In the past, the terms “data engineer” and “regulatory compliance” did not typically intersect in a business conversation. Data engineers are hard at work building systems to collect raw data for data scientists to analyze. Regulatory compliance, on the other hand, is a realm for another department, like the legal or security team.
However, with the rise of international, state and industry data privacy laws, almost everyone within an organization has to understand how their job can help support compliance -- data engineers included. In fact, in the US, five states have passed data privacy legislation:
- California: Its previous data privacy law, the California Consumer Privacy Act (CCPA), will be replaced by the more comprehensive Consumer Privacy Rights Act (CPRA), effective Jan. 1, 2023.
- Colorado: The Colorado Privacy Act (CPA) goes into effect on July 1, 2023.
- Connecticut: The Connecticut Data Privacy Act (CDPA) goes into effect on July 1, 2023.
- Utah: The Utah Consumer Privacy Act (UCPA) goes into effect on Dec. 31, 2022.
- Virginia: The Virginia Consumer Data Protection Act (VCDPA) goes into effect on Jan. 1, 2023.
The fines for noncompliance can be pretty significant. The retailer Sephora was recently subject to a $1.2 million penalty for not disclosing to consumers that it was selling their data. Given the complexity of compliance -- and the fines -- it is no surprise that companies prioritize compliance-related efforts. In fact, a 2022 EMA survey found that 68% of organizations are using or are planning to use a regulatory compliance program as a market differentiator.
While compliance continues up the queue of business priorities, data use represents more risk than ever. Cloud migration and data sharing have replaced the infrastructure and perimeter of on-premises data storage. As a result, data protection requirements are more stringent as it has become more challenging to secure.
As a result, data engineers, like almost everyone else in the organization, must now understand how their use of and interaction with data impacts compliance risk. Further, there are new skill sets data engineers must possess to work in a compliance-heavy, cloud-first environment.
Let’s take a closer look at three areas where data engineers can support a company’s compliance efforts:
1. Data Sensitivity
How an organization protects data depends on its level of data sensitivity, and data engineers must have a deep understanding of what constitutes sensitive and non-sensitive data. In a compliance-heavy business environment, more sensitive data -- proprietary information, Social Security numbers, credit card numbers, addresses -- must have more rigorous protections when in use.
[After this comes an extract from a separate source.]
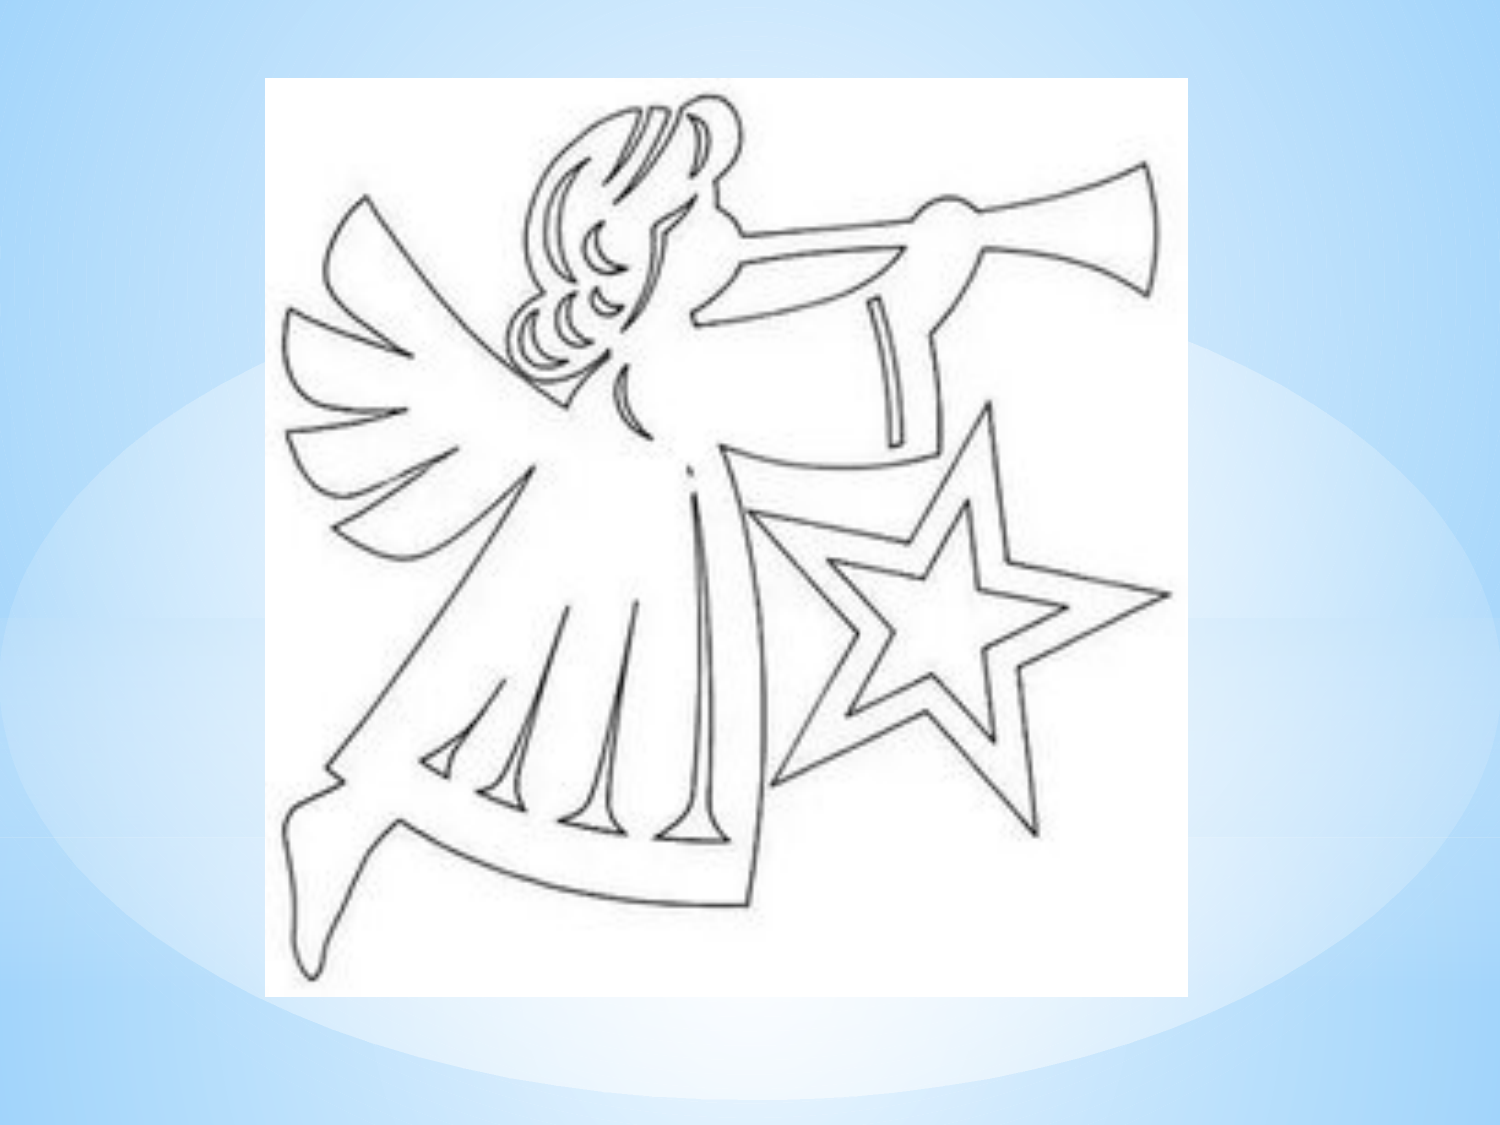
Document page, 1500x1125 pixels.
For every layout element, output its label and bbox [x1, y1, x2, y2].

picture [265, 77, 1188, 997]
It is also essential to recognize that privacy laws define data sensitivity differently, which can complicate data protection. The CPRA, for example, has an extensive description of sensitive data and even goes so far as to add a subset called sensitive personal information. The CPA considers information related to a consumer’s sex life and mental and physical health conditions as sensitive data, and the VCDPA includes geolocation-information sensitive data. When data engineers can identify data sensitivity -- and take the proper actions based on that sensitivity -- they can drastically reduce the risk of noncompliance.
2. Use Requirements
Once data is classified for sensitivity, it is much easier to determine how to handle it, depending on what will be done with the data. As we know, data is constantly moving from on-premises to the cloud. It is shared inside and outside the organization and moved from high to low environments. Companies must incorporate strong protection methods as data flows from location to location.
For example, there are times when a piece of sensitive, de-identified data must be re-identified. In these cases, the appropriate protections must be in place to ensure re-identified data is not exposed. And from there, data engineers must know how it can be used in its current state to ensure compliance. There’s no linear prescription -- a “do this, do that” model. Compliance varies based on unique combinations of countries, states, and industries in which a business operates.
3. Security Controls
Before the great migration to the cloud, data security controls were straightforward: Protect the network's perimeter to prevent unauthorized access to data. Since the cloud has no perimeter and data is continuously moving, companies must implement more security controls. And the form of control necessary depends on the data type and usage.
Data engineers must become acutely aware of the myriad controls in use -- like understanding the difference between masking, tokenization and encryption, and when and how they should be applied without diminishing the data’s value. While data engineers aren’t responsible for applying these controls, they need to understand to whom they can and cannot send data. And they need to have enough background on security controls to spot when a protection method has not been applied or has been misapplied.
Data privacy regulations are only increasing, as are high expectations related to data protection. It takes a 360-degree view by everyone in the organization to keep people and data safe. Data engineers play a big part in helping organizations reduce risk. Keeping abreast of the latest data privacy laws and dedicating a portion of their time to educating themselves on data sensitivity, use requirements and security controls will go a long way to ensuring privacy and compliance become part of a company’s fabric in the long term.